E tutto questo non può essere senza conseguenze. Per capire quanto la pandemia ci stia scavando dentro basta guardare al clima di solidarietà e comprensione durante la prima ondata, quando interi condomini si ritrovavano a cantare insieme, quando c’era chi suonava dai terrazzi e dai balconi, e il silenzio della seconda fase, con atteggiamenti egoistici sempre più marcati, innescati spesso dalla crisi economica.

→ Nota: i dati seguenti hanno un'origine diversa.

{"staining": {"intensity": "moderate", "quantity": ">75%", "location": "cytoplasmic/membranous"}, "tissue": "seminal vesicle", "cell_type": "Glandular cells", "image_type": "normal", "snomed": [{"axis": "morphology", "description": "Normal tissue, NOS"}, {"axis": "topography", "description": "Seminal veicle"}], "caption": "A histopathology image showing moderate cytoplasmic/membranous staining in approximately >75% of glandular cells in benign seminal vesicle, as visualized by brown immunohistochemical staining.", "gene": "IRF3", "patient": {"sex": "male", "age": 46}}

La pandemia oltre a fare strage di vite, ha il malefico potere di esasperare e accelerare le situazioni: i ricchi diventano sempre più ricchi, i poveri sempre più poveri, i soli sempre più soli. Non è un caso che mentre c’è chi è in coda alla Caritas o a un pronto soccorso c’è chi sta pensando a come aggirare i divieti e andare a sciare o a giocare al casinò. Intere categorie che fino a qualche mese fa vivevano agiatamente oggi rischiano di finire o sono già finite sul lastrico. Basti pensare ai commercianti, ai baristi, ai ristoratori. Con il paradosso che forse la piccola rosticceria nel bugigattolo sotto casa riesce a farcela, mentre il grande ristorante – a cominciare dagli stellati – deve chiudere, lasciando senza reddito decine di famiglie. E poi c’è tutto l’universo di persone che vivevano grazie al turismo. È chiaro che tutto questo finirà e che in qualche modo col vaccino o chissà come altro torneremo a vivere.
Ma oltre al sistema economico bisognerà pensare a ricostruire il sistema sociale, a ripristinare quei rapporti fra le persone che sono l’unica cosa per cui la vita merita d’essere vissuta. Se questo Natale sarà diverso, quello del 2021 forse lo sarà ancora di più, se avremo la capacità di apprezzare quanto ci perderemo.